Awareness of the need for more diversity on boards is growing among Australian corporates, says Brenner.
John Meacock, managing partner of Deloitte New South Wales, said boards were facing a watershed in Australia where the role and make-up of boards was increasingly in question.
In a Deloitte survey of the attitudes of 100-plus ASX 200 directors called "Board effectiveness: The Directors' Cut", it found there was concern about the mix of skills on boards.
"A number of directors felt there was a need to be more adventurous in the composition of boards to gain a diversity of gender, age and ethnicity to represent the markets in which they operate," says Meacock. The issue was becoming increasingly important as Australian boards went global.
Massey PhD student and New Zealand business woman, Rosanne Hawarden, gave the Australian audience a blighting picture of New Zealand as an environment which failed to support talented women executives.
At best, New Zealand's approach to affirmative action could be called "patchy and informal" but was achieving some admirable successes in the state sector, while Government exhortations were falling on deaf ears in the corporate sector, she said.
There was a paucity of women serving as inside directors despite rising female appointments at chief executive and chief finance and operating officer level, Hawarden says in her paper, "New Zealand woman directors: many aspire but few succeed". And while there was a sprinkling of female directors in New Zealand, some acted like queen bees.
"These women tend not to be proactive in recommending other women for board appointments or mentoring aspiring women," says Hawarden. "The prevailing attitude is that their success was achieved through their own merit, and others should be capable of similar success without extra assistance.
"Gender parity may need the stronger medicine of legislated quotas as is happening in other countries.
"Would a Women On Boards organisation work in New Zealand?
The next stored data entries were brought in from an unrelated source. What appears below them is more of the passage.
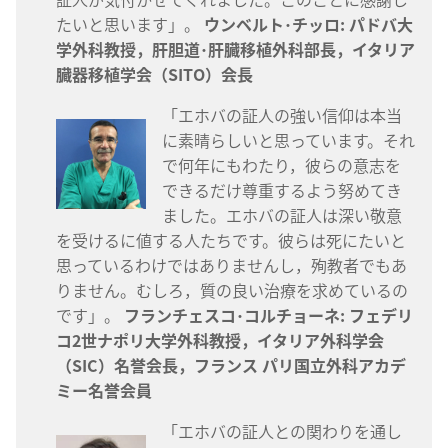
たいと思います」。
ウンベルト･チッロ: パドバ大
学外科教授，肝胆道･肝臓移植外科部長，イタリア
臓器移植学会（SITO）会長
「エホバの証人の強い信仰は本当
に素晴らしいと思っています。それ
で何年にもわたり，彼らの意志を
できるだけ尊重するよう努めてき
ました。エホバの証人は深い敬意
を受けるに値する人たちです。彼らは死にたいと
思っているわけではありませんし，殉教者でもあ
りません。むしろ，質の良い治療を求めているの
です」。
フランチェスコ･コルチョーネ: フェデリ
コ2世ナポリ大学外科教授，イタリア外科学会
（SIC）名誉会長，フランス パリ国立外科アカデ
ミー名誉会員
「エホバの証人との関わりを通し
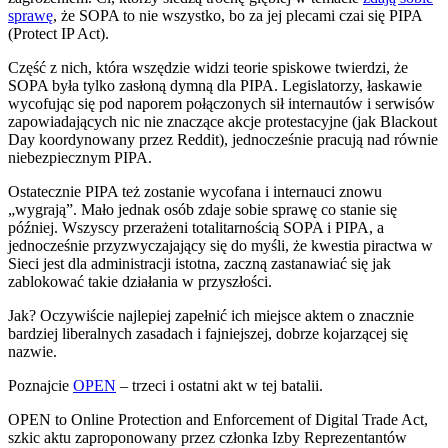
sprawę
, że SOPA to nie wszystko, bo za jej plecami czai się PIPA
(Protect IP Act).
Część z nich, która wszędzie widzi teorie spiskowe twierdzi, że
SOPA była tylko zasłoną dymną dla PIPA. Legislatorzy, łaskawie
wycofując się pod naporem połączonych sił internautów i serwisów
zapowiadających nic nie znaczące akcje protestacyjne (jak Blackout
Day koordynowany przez Reddit), jednocześnie pracują nad równie
niebezpiecznym PIPA.
Ostatecznie PIPA też zostanie wycofana i internauci znowu
„wygrają”. Mało jednak osób zdaje sobie sprawę co stanie się
później. Wszyscy przerażeni totalitarnością SOPA i PIPA, a
jednocześnie przyzwyczajający się do myśli, że kwestia piractwa w
Sieci jest dla administracji istotna, zaczną zastanawiać się jak
zablokować takie działania w przyszłości.
Jak? Oczywiście najlepiej zapełnić ich miejsce aktem o znacznie
bardziej liberalnych zasadach i fajniejszej, dobrze kojarzącej się
nazwie.
Poznajcie
OPEN
– trzeci i ostatni akt w tej batalii.
OPEN to Online Protection and Enforcement of Digital Trade Act,
szkic aktu zaproponowany przez członka Izby Reprezentantów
I think you need a face."
WOB's public face is chairwoman Ruth Medd, who has the ear of many powerful business leaders in Australia.
The organisation works with emerging female talent at Qantas among others to help find them directorships on a variety of boards.
The percentage of WOB members taking up positions on boards has increased from 35 per cent in 2006 to 42 per cent this year, says Medd.
New Zealand's Equal Employment Opportunity Commissioner, Judy McGregor says the initiative would have to come from business for such a body, a business school for instance.
Meanwhile, responding to Gonski's comments against quotas, she says that targets were all very well but asked who was going to set those targets and be responsible for them?
With New Zealand and Australia's senior women trying to find the "circuit breaker" which will open the directorship market to them, McGregor has concluded legislating for gender equality could be the only way forward in New Zealand, which would be politically popular.
"The bleakness of the prognosis almost pushes me to [suggest] the Norway solution," she says. "We know all the problems... it's not that the corporate industry does not know."